### Exercise inputs

/---

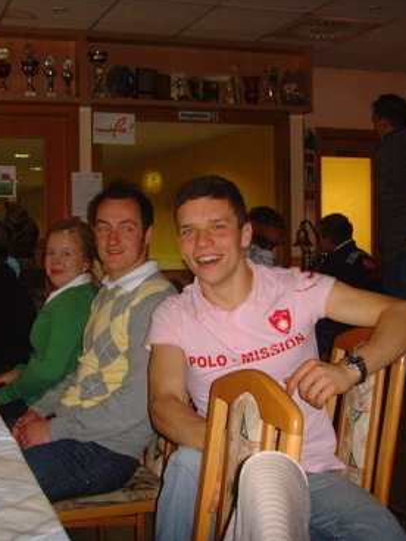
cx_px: 184
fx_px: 829
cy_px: 270
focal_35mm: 53
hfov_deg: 27.5
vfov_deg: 36.2
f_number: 3.5
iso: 200
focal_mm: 6.6
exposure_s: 1/45
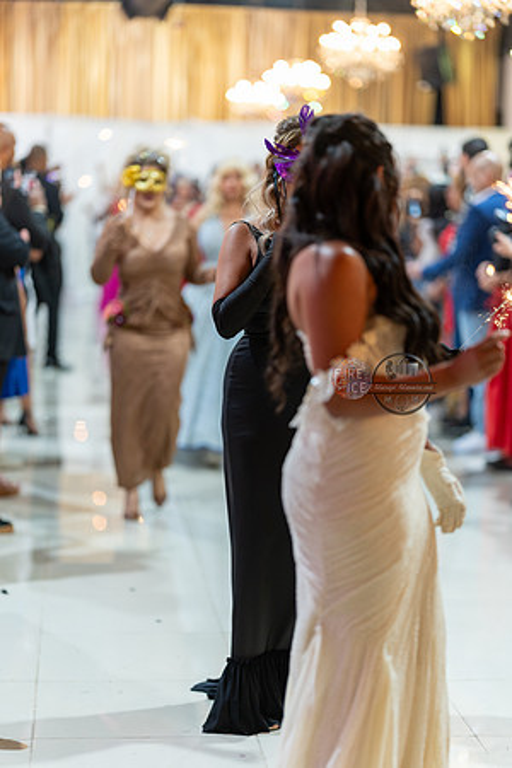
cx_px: 256
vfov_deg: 23.9
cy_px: 384
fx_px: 1813
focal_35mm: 85
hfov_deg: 16.1
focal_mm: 85
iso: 320
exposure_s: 1/160
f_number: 1.4
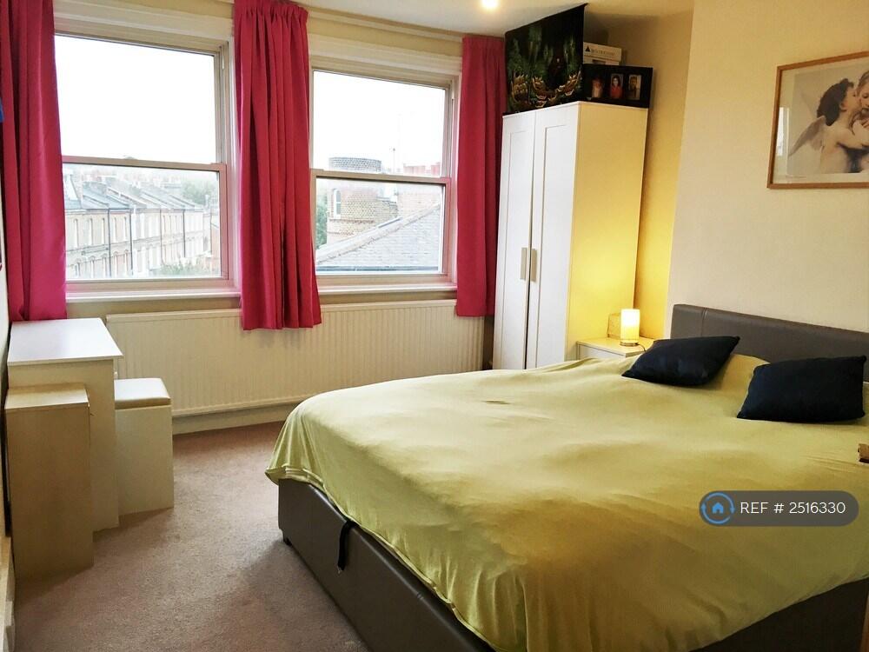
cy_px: 326
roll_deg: -2.3
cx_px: 434
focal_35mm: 29
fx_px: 728
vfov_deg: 48.2
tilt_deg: -10.0
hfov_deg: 61.7
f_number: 2.2
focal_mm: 4.15
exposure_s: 1/33
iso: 50
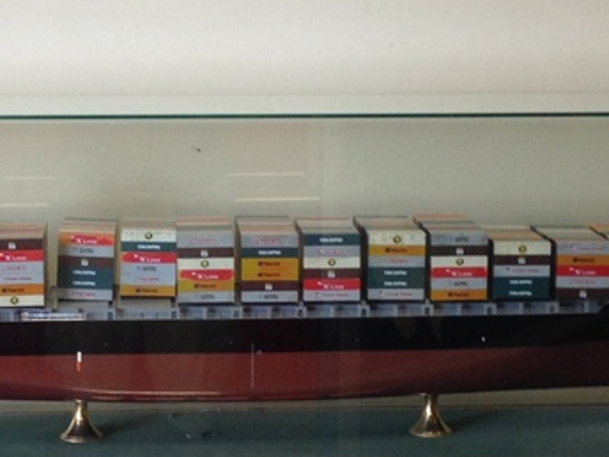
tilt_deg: -13.5
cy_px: 252
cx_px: 250
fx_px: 2146
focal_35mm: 122
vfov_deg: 12.1
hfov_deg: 16.1
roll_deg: +0.6
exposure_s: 1/20
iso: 64
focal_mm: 4.28
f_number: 2.4
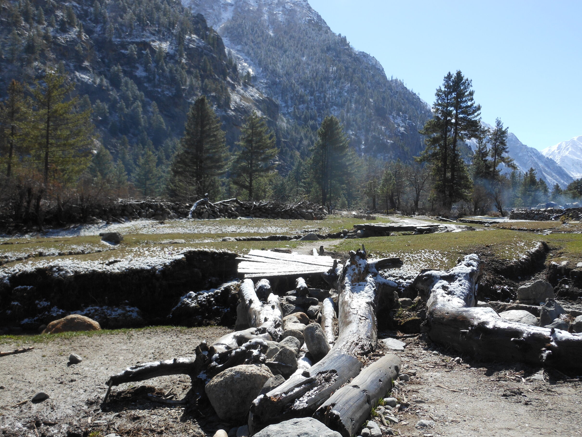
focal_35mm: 35
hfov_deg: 52.6
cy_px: 226
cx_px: 308
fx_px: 588
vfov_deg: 40.7
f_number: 4
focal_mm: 5.9
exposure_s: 1/640
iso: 80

\---

### The task
Please return the full listing exactly as given, with the images left out.

### Your solution
cx_px: 184
fx_px: 829
cy_px: 270
focal_35mm: 53
hfov_deg: 27.5
vfov_deg: 36.2
f_number: 3.5
iso: 200
focal_mm: 6.6
exposure_s: 1/45
cx_px: 256
vfov_deg: 23.9
cy_px: 384
fx_px: 1813
focal_35mm: 85
hfov_deg: 16.1
focal_mm: 85
iso: 320
exposure_s: 1/160
f_number: 1.4
cy_px: 326
roll_deg: -2.3
cx_px: 434
focal_35mm: 29
fx_px: 728
vfov_deg: 48.2
tilt_deg: -10.0
hfov_deg: 61.7
f_number: 2.2
focal_mm: 4.15
exposure_s: 1/33
iso: 50
tilt_deg: -13.5
cy_px: 252
cx_px: 250
fx_px: 2146
focal_35mm: 122
vfov_deg: 12.1
hfov_deg: 16.1
roll_deg: +0.6
exposure_s: 1/20
iso: 64
focal_mm: 4.28
f_number: 2.4
focal_35mm: 35
hfov_deg: 52.6
cy_px: 226
cx_px: 308
fx_px: 588
vfov_deg: 40.7
f_number: 4
focal_mm: 5.9
exposure_s: 1/640
iso: 80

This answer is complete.